▶ _What is required_: Copy the text of each record below word for word, leaving out the pictures.

[Saved entries]
◇ ◇ ◇ ◇ ◇ ◇ ◇
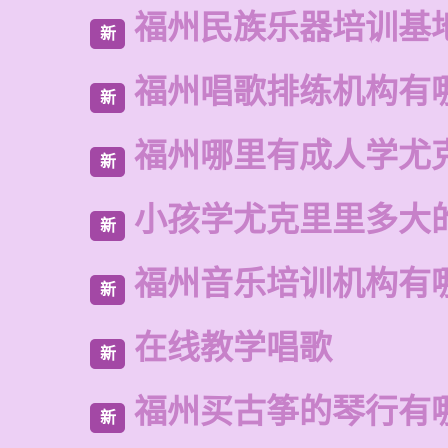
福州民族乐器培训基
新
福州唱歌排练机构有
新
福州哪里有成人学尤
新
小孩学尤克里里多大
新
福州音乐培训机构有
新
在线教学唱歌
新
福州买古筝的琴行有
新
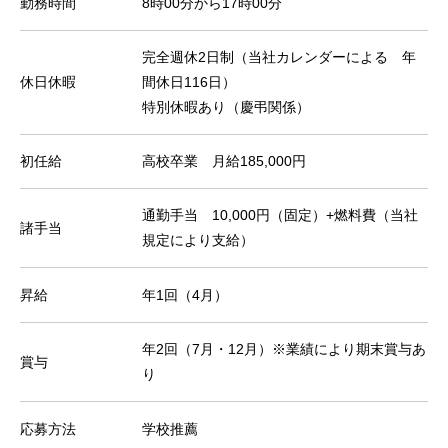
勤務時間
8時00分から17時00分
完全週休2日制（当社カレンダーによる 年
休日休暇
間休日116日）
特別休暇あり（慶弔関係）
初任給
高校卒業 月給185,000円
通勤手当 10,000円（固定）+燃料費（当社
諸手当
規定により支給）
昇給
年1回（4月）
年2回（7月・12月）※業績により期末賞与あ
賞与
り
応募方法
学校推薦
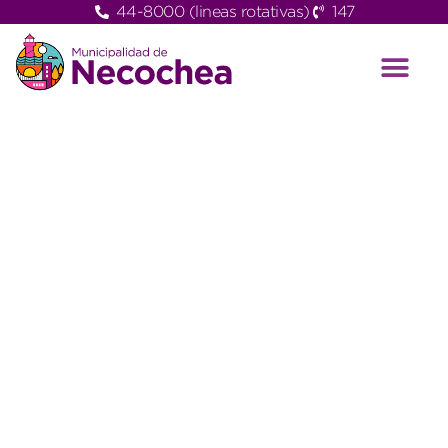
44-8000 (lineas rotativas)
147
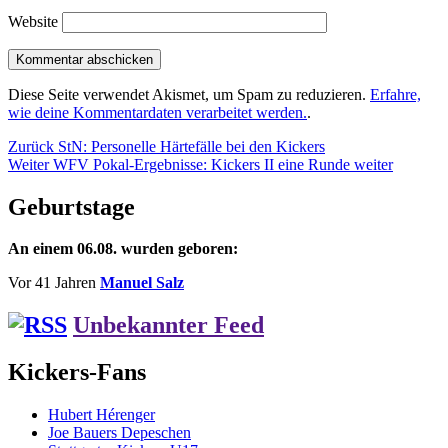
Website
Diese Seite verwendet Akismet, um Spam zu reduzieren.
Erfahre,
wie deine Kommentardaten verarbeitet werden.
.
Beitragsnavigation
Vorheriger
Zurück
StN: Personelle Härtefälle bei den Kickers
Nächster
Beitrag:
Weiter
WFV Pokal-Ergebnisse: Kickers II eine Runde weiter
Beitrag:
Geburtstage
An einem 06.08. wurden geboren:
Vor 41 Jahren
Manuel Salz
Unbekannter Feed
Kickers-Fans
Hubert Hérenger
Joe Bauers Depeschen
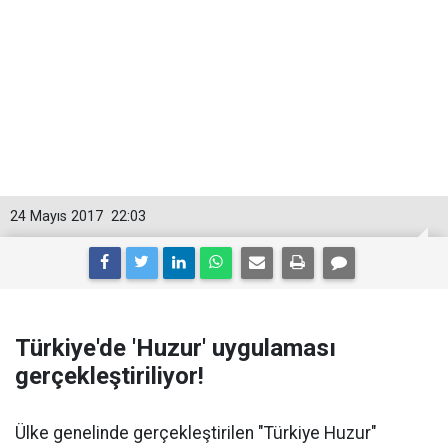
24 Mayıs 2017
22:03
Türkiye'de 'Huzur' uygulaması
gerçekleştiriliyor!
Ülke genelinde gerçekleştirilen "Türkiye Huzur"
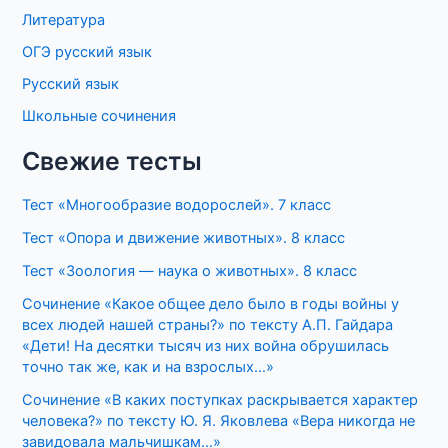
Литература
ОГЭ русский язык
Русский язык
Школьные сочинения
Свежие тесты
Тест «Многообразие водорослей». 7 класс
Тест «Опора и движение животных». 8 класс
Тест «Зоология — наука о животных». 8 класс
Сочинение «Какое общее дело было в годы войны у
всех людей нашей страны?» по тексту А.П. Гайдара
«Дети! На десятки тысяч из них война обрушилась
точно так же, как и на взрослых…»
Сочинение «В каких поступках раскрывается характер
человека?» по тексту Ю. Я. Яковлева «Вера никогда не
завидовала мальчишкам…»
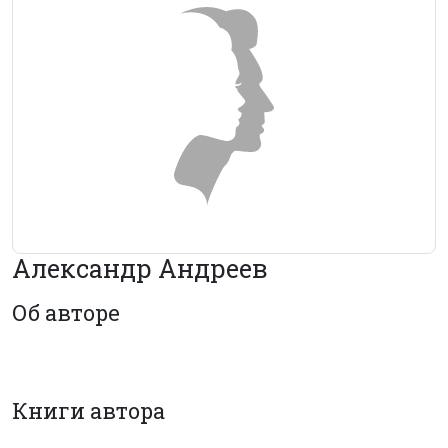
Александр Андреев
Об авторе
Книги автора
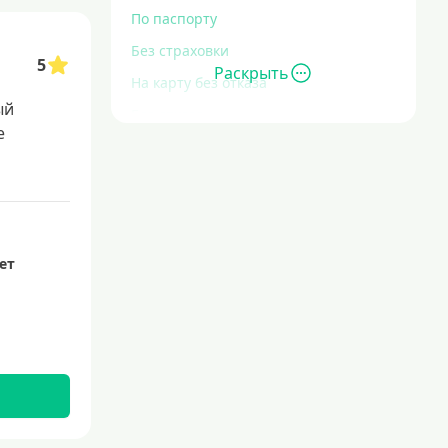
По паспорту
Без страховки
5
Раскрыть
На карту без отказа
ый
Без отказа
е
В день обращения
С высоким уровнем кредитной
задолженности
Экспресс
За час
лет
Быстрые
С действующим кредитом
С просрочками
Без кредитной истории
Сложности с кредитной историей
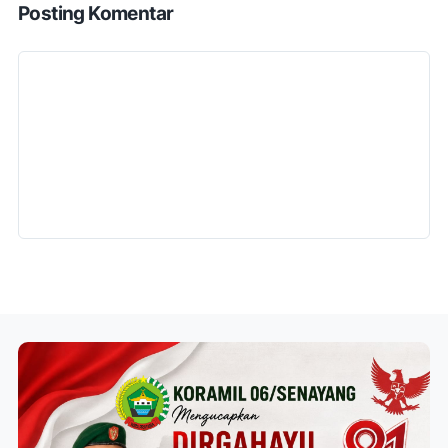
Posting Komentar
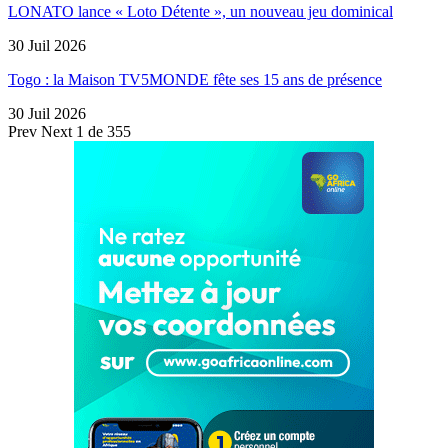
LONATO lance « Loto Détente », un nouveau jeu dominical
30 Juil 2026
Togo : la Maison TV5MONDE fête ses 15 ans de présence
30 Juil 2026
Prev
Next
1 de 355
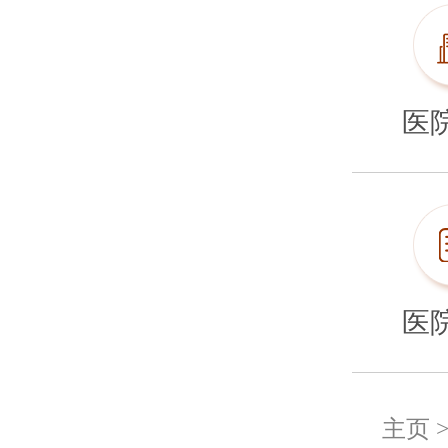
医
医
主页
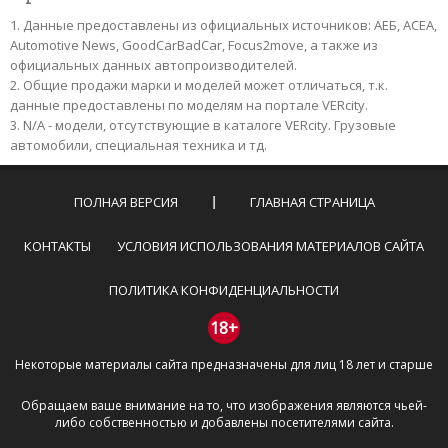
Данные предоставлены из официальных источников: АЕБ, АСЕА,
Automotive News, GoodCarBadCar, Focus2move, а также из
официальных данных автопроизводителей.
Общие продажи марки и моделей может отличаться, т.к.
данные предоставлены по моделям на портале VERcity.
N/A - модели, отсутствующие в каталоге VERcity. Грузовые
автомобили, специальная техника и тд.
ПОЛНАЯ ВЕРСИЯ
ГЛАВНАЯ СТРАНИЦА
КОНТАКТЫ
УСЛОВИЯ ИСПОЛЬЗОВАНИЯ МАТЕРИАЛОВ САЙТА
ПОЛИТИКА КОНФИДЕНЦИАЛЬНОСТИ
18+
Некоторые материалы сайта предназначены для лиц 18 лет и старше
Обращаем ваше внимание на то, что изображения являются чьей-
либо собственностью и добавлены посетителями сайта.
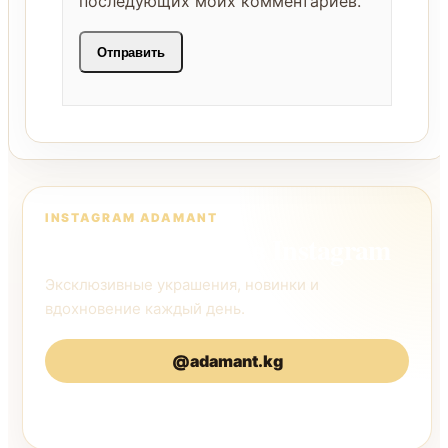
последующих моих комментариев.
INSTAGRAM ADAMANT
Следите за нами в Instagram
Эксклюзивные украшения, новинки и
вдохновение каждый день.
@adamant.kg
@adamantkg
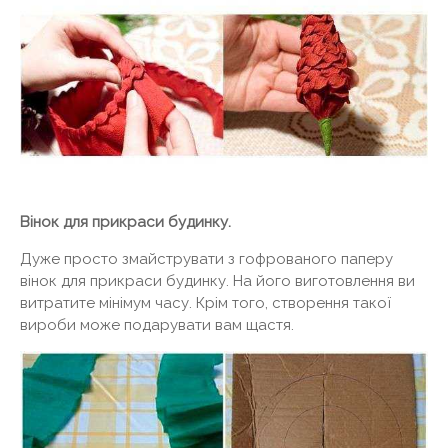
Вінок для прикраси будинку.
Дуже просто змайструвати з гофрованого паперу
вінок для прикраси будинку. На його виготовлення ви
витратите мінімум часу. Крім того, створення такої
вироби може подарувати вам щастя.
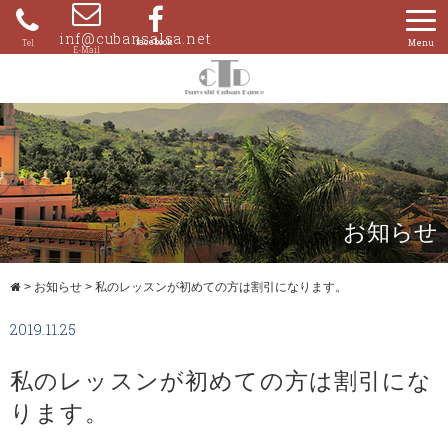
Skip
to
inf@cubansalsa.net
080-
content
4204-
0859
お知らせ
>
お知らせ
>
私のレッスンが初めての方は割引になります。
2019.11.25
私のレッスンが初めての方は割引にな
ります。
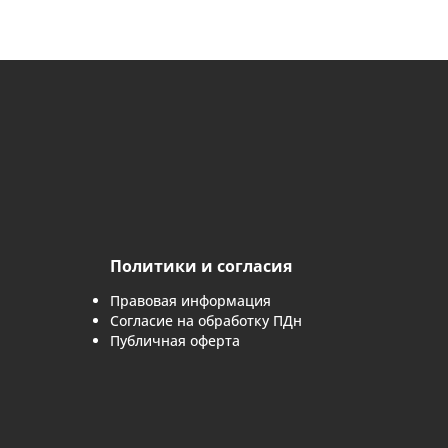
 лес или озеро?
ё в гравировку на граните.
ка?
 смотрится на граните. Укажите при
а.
◇ ◇ ◇ ◇ ◇ ◇ ◇
▶ _Task solution_:
福州民族乐器培训基
新
福州唱歌排练机构有
新
福州哪里有成人学尤
新
小孩学尤克里里多大
新
福州音乐培训机构有
新
在线教学唱歌
新
福州买古筝的琴行有
新
勤務時間
8時00分から17時00分
完全週休2日制（当社カレンダーによる 年
休日休暇
間休日116日）
特別休暇あり（慶弔関係）
初任給
高校卒業 月給185,000円
通勤手当 10,000円（固定）+燃料費（当社
諸手当
規定により支給）
昇給
年1回（4月）
年2回（7月・12月）※業績により期末賞与あ
賞与
り
応募方法
学校推薦
44-8000 (lineas rotativas)
147
Website
Diese Seite verwendet Akismet, um Spam zu reduzieren.
Erfahre,
wie deine Kommentardaten verarbeitet werden.
.
Beitragsnavigation
Vorheriger
Zurück
StN: Personelle Härtefälle bei den Kickers
Nächster
Beitrag:
Weiter
WFV Pokal-Ergebnisse: Kickers II eine Runde weiter
Beitrag:
Geburtstage
An einem 06.08. wurden geboren:
Vor 41 Jahren
Manuel Salz
Unbekannter Feed
Kickers-Fans
Hubert Hérenger
Joe Bauers Depeschen
24 Mayıs 2017
22:03
Türkiye'de 'Huzur' uygulaması
gerçekleştiriliyor!
Ülke genelinde gerçekleştirilen "Türkiye Huzur"
Литература
ОГЭ русский язык
Русский язык
Школьные сочинения
Свежие тесты
Тест «Многообразие водорослей». 7 класс
Тест «Опора и движение животных». 8 класс
Тест «Зоология — наука о животных». 8 класс
Сочинение «Какое общее дело было в годы войны у
всех людей нашей страны?» по тексту А.П. Гайдара
«Дети! На десятки тысяч из них война обрушилась
точно так же, как и на взрослых…»
Сочинение «В каких поступках раскрывается характер
человека?» по тексту Ю. Я. Яковлева «Вера никогда не
завидовала мальчишкам…»
Александр Андреев
Об авторе
Книги автора
По паспорту
Без страховки
5
Раскрыть
На карту без отказа
ый
Без отказа
е
В день обращения
С высоким уровнем кредитной
задолженности
Экспресс
За час
лет
Быстрые
С действующим кредитом
С просрочками
Без кредитной истории
Сложности с кредитной историей
Posting Komentar
LONATO lance « Loto Détente », un nouveau jeu dominical
30 Juil 2026
Togo : la Maison TV5MONDE fête ses 15 ans de présence
30 Juil 2026
Prev
Next
1 de 355
医
医
主页
Данные предоставлены из официальных источников: АЕБ, АСЕА,
Automotive News, GoodCarBadCar, Focus2move, а также из
официальных данных автопроизводителей.
Общие продажи марки и моделей может отличаться, т.к.
данные предоставлены по моделям на портале VERcity.
N/A - модели, отсутствующие в каталоге VERcity. Грузовые
автомобили, специальная техника и тд.
ПОЛНАЯ ВЕРСИЯ
ГЛАВНАЯ СТРАНИЦА
КОНТАКТЫ
УСЛОВИЯ ИСПОЛЬЗОВАНИЯ МАТЕРИАЛОВ САЙТА
ПОЛИТИКА КОНФИДЕНЦИАЛЬНОСТИ
18+
Некоторые материалы сайта предназначены для лиц 18 лет и старше
Обращаем ваше внимание на то, что изображения являются чьей-
либо собственностью и добавлены посетителями сайта.
последующих моих комментариев.
INSTAGRAM ADAMANT
Следите за нами в Instagram
Эксклюзивные украшения, новинки и
вдохновение каждый день.
@adamant.kg
@adamantkg
Вінок для прикраси будинку.
Дуже просто змайструвати з гофрованого паперу
вінок для прикраси будинку. На його виготовлення ви
витратите мінімум часу. Крім того, створення такої
вироби може подарувати вам щастя.
Skip
to
inf@cubansalsa.net
080-
content
4204-
0859
お知らせ
>
お知らせ
>
私のレッスンが初めての方は割引になります。
2019.11.25
私のレッスンが初めての方は割引にな
ります。
 лес или озеро?
ё в гравировку на граните.
ка?
 смотрится на граните. Укажите при
а.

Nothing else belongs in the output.